Directive: Nothing but the pictures should go missing; return all the entries below exactly.

[Page images and extracted text]
== Segment start ==

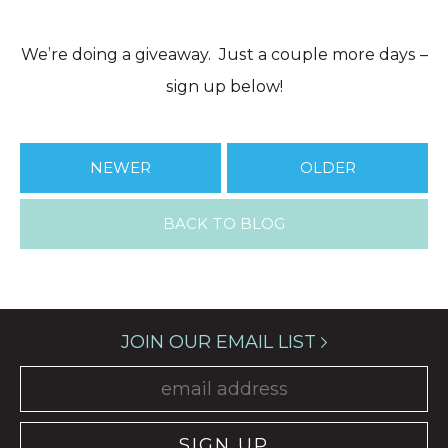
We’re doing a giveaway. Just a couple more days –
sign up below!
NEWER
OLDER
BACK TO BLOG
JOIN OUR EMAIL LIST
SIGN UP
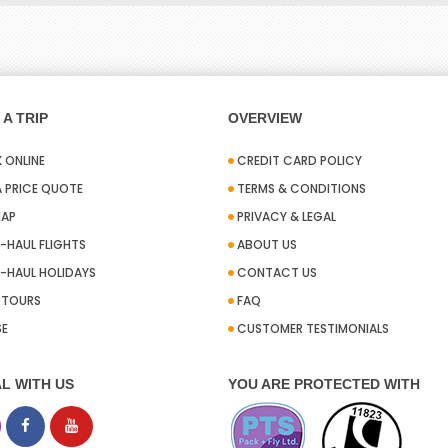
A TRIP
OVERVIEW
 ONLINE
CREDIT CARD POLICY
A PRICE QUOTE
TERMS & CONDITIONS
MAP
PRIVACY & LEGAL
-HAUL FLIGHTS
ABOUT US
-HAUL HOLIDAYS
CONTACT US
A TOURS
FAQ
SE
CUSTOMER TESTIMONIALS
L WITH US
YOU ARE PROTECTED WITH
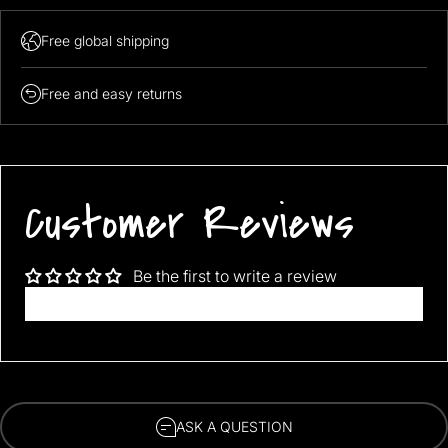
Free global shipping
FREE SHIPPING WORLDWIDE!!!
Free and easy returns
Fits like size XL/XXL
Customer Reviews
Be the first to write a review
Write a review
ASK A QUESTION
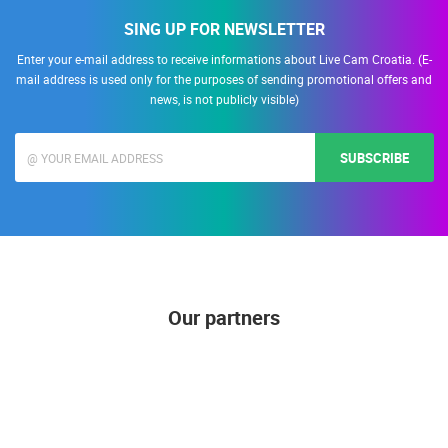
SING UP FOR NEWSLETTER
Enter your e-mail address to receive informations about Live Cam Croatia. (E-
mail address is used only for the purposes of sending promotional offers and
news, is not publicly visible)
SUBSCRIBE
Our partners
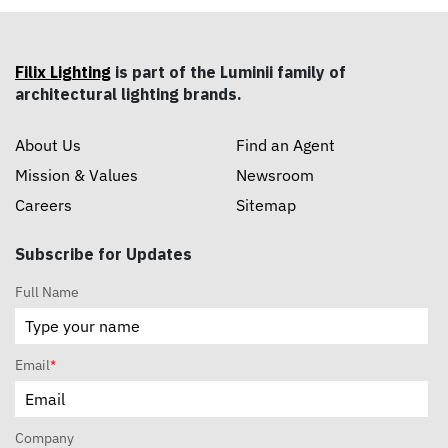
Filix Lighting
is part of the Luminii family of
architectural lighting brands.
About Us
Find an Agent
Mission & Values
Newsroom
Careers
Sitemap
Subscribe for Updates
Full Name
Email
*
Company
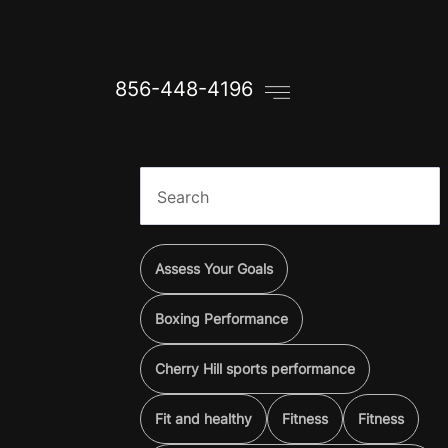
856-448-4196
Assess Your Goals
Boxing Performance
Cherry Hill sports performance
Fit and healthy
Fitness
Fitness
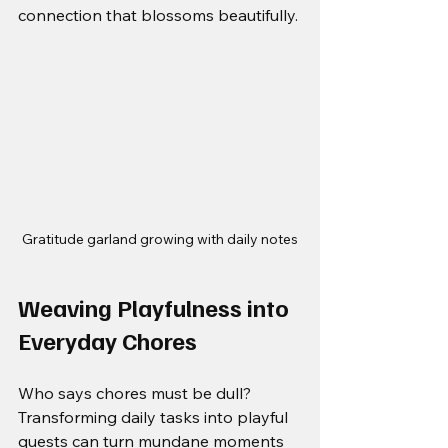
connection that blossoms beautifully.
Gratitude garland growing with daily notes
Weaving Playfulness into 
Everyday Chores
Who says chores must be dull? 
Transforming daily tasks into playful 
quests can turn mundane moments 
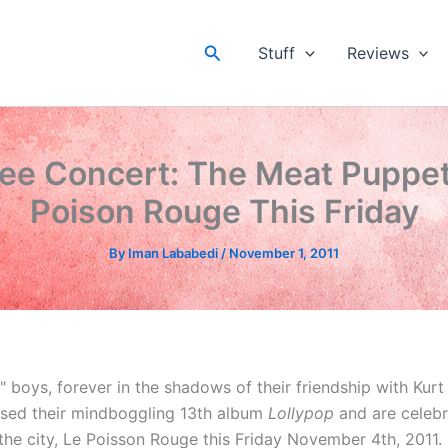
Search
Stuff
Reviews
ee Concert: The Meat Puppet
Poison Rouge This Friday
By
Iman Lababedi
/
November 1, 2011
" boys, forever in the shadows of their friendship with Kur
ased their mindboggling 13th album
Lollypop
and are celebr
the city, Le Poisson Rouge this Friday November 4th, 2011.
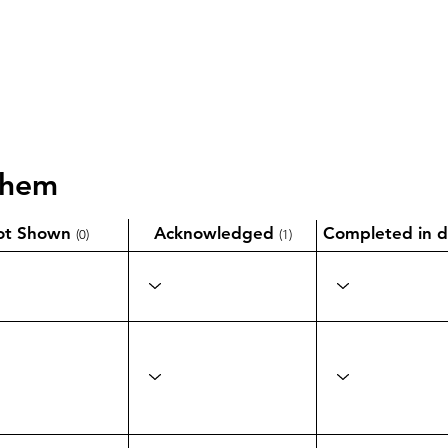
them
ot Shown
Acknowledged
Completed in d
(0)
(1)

== Segment end ==

Answer:
We’re doing a giveaway. Just a couple more days –
sign up below!
NEWER
OLDER
BACK TO BLOG
JOIN OUR EMAIL LIST
SIGN UP
A TRIP
OVERVIEW
 ONLINE
CREDIT CARD POLICY
A PRICE QUOTE
TERMS & CONDITIONS
MAP
PRIVACY & LEGAL
-HAUL FLIGHTS
ABOUT US
-HAUL HOLIDAYS
CONTACT US
A TOURS
FAQ
SE
CUSTOMER TESTIMONIALS
L WITH US
YOU ARE PROTECTED WITH
Free global shipping
FREE SHIPPING WORLDWIDE!!!
Free and easy returns
Fits like size XL/XXL
Customer Reviews
Be the first to write a review
Write a review
ASK A QUESTION
SING UP FOR NEWSLETTER
Enter your e-mail address to receive informations about Live Cam Croatia. (E-
mail address is used only for the purposes of sending promotional offers and
news, is not publicly visible)
SUBSCRIBE
Our partners
Filix Lighting
is part of the Luminii family of
architectural lighting brands.
About Us
Find an Agent
Mission & Values
Newsroom
Careers
Sitemap
Subscribe for Updates
Full Name
Email
*
Company
856-448-4196
Assess Your Goals
Boxing Performance
Cherry Hill sports performance
Fit and healthy
Fitness
Fitness
connection that blossoms beautifully.
Gratitude garland growing with daily notes
Weaving Playfulness into 
Everyday Chores
Who says chores must be dull? 
Transforming daily tasks into playful 
quests can turn mundane moments 
Search
Stuff
Reviews
ee Concert: The Meat Puppet
Poison Rouge This Friday
By
Iman Lababedi
/
November 1, 2011
" boys, forever in the shadows of their friendship with Kur
ased their mindboggling 13th album
Lollypop
and are celebr
the city, Le Poisson Rouge this Friday November 4th, 2011.
them
ot Shown
Acknowledged
Completed in d
(0)
(1)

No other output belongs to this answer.